Concert Reviews: Regina Spektor & The Mountain Goats

Two sold-out shows in two nights this weekend.


Maybe if I tile these Mountain Goats photos nobody will notice how blurry they are. (Patrick Rapa)

Regina Spektor @ The Queen | Friday November 11
The Mountain Goats @ Union Transfer | Saturday, November 12

A two-in-one concert review is basically an invitation to connect dots with abandon, to make constellations out of chaos and justify lumping these artists together. And since I assigned myself this piece, I can hardly blame the stars.
Honestly, Regina Spektor and the Mountain Goats have little in common.

Well, except their humanity, I suppose. Their humane-ness. Both have a penchant for writing lyrics that look for love and loss in small gestures, worlds revealed in details like sand under a microscope.

With Spektor, you hear it best in her love story songs. “Ballad” doesn’t seem like quite the right word for these numbers, though it might technically apply. Spektor doesn’t cover “I Will Always Love You,” but the finitude of love is explored in “Us” and “Samson,” two slow, swooning crowd favorites that a long view of history. She played both for an enthusiastic crowd at the Queen in Wilmington on Friday.

Regina Spektor played the Queen on Friday. (Patrick Rapa)

In “Us,” once revered ancestors shrug while their statues rust and their legacies are clucked at by ungrateful progeny.

They’ll name a city after us
and later say it’s all our fault
Then they’ll give us a talking to
Then they’ll give us a talking to
Cause they’ve got years of experience

All night, fans called for “Samson,” despite Spektor imploring they trust the set list, one stacked with old favorites and whimsical rarities — the off-speed, off-kilter stuff she seldom gets to do when she’s touring with a band.

“Uh-Merica,” which felt like a song of playful protest during the GWB years now aches with disgust. Sweetly goofy songs like “Reginasaurus” and “Loveology” felt like transmogrifications of Spektor’s warm, tipsy stage banter (though if she was drunk on anything it was cold medicine and hot tea).

At the end of the encore, finally, she delivered the song she was always going to play because how could she not?

Though web sleuths will tell you “Samson” is sung from the perspective of Delilah, I never bought into that. I think we’re listening to the long-haired hero’s first girlfriend. Why? Because we know about Delilah.

“The history books forgot about us and the Bible didn’t mention us, not even once” she laments, but she knows where she belongs in the story: “I loved you first.”

The Mountain Goats played Union Transfer on Saturday. I’m a terrible photographer. (Patrick Rapa)

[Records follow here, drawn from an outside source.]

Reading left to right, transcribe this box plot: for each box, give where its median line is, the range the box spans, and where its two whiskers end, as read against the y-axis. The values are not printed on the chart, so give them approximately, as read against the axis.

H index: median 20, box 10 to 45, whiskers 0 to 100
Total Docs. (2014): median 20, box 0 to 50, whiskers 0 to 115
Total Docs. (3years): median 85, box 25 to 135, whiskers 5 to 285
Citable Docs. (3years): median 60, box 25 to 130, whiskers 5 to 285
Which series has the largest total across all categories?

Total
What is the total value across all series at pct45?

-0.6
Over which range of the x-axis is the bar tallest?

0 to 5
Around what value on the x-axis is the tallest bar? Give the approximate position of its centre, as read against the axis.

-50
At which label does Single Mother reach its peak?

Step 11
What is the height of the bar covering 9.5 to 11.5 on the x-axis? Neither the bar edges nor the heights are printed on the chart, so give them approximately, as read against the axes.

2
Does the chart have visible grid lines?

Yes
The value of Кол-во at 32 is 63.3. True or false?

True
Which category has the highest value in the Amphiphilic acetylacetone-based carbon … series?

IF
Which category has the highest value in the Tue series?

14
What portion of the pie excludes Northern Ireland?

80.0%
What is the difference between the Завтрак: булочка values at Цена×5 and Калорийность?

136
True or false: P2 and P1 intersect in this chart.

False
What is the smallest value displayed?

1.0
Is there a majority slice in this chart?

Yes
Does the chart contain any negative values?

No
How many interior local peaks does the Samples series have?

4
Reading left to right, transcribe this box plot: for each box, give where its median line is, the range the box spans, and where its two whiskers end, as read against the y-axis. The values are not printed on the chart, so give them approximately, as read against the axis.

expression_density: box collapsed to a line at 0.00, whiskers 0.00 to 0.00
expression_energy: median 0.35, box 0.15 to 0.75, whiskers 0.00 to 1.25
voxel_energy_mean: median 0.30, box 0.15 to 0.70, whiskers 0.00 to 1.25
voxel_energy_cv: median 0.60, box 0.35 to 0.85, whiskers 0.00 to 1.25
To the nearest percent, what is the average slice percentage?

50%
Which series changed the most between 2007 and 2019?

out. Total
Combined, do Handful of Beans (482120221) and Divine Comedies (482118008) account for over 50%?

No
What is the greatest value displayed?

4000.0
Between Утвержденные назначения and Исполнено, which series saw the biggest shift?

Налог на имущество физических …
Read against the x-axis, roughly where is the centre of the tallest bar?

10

In the music of the Mountain Goats, the humanity (can’t tell if I’m back on that or still on it) is often more plainly expressed. “Amy aka Spent Gladiator 1” — which began the first of two encores Saturday night at Union Transfer — makes some dangerous suggestions for its listeners:

  • jump in front of trains
  • play with matches
  • get ugly tattoos

It’s a song about the redemptive power of dragging yourself across the coals, though the chorus comes from the heart: “Just stay alive.” If Internet is right, and this is a song about Amy Winehouse, well that makes sense. Troubled youths, the users and outcasts, often find a place in John Darnielle’s lyrics. Look no further than his latest record, Goths, or his audiences which seem to be growing.

Darnielle thanked the crowd repeatedly for selling out the show months in advance, saying Philly was one of those places where good word-of-mouth helped him get a foothold early on. In the crowd I met a woman who drove in from Columbus, and a Philly guy who doesn’t usually go to shows but made a last-second decision that night. He was lucky enough to find somebody outside with one to sell. “You’ll love it,” the woman told the man. “Get ready. Mountain Goats shows can get kind of cathartic.”

I still feel that way, and I’ve see them play more times than I can count. Seeing Darnielle switch to an electric guitar and shred for a bit, that was a new trick and welcome one. Hearing very old favorite “Chanson Du Bon Chose” during the three-song solo set was a delight. And my soul shivered as he pounded the keys for “Shelved” (off the new record), a low-key masterpiece about sticking to your guns. During “Harlem Roulette,” a woman I couldn’t see in the dark sang along so sweetly, it could’ve been a duet.

And everyone sings along with “No Children,” a righteous anthem of codependency and mutually assured destruction.

I hope it stays dark forever
I hope the worst isn’t over
I hope you blink before I do
And I hope I never get sober

But even in these lyrics of hate and self-loathing, you can see the humanity if you squint. Just stay alive.